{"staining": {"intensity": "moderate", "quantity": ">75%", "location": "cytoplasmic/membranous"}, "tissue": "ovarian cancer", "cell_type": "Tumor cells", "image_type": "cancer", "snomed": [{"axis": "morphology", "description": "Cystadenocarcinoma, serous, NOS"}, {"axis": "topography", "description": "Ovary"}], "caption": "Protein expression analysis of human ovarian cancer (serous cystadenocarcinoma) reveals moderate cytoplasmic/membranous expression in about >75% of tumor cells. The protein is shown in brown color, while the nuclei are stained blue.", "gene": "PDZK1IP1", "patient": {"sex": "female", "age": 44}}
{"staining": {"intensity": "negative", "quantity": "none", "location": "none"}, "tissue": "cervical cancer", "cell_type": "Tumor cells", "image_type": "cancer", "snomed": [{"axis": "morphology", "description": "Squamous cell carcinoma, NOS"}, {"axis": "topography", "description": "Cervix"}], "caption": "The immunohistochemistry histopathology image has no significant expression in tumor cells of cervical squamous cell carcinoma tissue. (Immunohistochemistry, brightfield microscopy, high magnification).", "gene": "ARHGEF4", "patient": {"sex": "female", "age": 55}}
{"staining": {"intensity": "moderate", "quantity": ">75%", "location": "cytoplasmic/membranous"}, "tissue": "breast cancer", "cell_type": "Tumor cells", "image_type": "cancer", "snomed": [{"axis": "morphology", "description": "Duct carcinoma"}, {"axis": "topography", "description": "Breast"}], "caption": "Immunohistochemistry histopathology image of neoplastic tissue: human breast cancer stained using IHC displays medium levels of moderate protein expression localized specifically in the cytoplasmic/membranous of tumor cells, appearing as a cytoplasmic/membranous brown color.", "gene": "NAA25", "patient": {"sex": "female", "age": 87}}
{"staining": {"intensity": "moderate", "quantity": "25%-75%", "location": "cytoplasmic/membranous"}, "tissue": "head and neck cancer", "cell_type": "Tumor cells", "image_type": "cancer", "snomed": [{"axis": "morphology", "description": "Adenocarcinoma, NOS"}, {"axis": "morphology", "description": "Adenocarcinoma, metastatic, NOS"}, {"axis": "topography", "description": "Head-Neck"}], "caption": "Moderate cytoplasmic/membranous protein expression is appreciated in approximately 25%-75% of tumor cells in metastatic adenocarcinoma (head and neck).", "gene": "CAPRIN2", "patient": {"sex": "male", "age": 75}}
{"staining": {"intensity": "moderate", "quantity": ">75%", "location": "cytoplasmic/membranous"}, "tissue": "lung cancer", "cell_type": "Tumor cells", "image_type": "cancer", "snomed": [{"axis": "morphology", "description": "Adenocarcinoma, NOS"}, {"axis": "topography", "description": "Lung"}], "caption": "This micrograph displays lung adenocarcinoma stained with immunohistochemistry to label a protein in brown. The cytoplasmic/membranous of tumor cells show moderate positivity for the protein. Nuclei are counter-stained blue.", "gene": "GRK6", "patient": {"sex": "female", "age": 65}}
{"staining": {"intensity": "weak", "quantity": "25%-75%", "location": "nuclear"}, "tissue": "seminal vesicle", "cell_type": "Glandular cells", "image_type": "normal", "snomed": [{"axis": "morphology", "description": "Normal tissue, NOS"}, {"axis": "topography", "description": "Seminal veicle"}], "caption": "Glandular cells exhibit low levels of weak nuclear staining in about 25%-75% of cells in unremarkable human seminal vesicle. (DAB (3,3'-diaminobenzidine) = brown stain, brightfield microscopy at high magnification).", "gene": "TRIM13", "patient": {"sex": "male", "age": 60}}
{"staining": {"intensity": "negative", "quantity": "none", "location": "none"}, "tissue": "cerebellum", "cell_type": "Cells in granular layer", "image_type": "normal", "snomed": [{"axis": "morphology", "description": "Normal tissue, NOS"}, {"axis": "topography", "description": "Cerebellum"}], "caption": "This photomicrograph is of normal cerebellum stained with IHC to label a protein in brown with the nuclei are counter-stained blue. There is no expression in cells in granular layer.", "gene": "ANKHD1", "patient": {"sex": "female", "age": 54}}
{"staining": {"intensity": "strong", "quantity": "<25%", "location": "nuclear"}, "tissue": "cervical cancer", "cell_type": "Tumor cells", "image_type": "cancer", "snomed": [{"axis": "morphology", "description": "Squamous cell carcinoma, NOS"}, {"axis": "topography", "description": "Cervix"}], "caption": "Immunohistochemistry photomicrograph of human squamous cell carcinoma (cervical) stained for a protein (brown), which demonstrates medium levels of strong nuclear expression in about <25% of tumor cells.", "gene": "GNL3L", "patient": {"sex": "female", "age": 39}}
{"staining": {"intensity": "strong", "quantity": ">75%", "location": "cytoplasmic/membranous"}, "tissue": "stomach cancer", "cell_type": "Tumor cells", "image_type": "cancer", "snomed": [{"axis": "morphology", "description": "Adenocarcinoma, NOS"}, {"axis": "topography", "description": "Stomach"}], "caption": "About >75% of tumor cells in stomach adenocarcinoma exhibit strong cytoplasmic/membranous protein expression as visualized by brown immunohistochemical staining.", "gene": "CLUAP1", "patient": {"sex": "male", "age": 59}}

★ ★ ★ ★ ★

* _What is needed_
On how many lines above does the word "label" appear? Only the number should be given.

* _Reply to the exercise_
2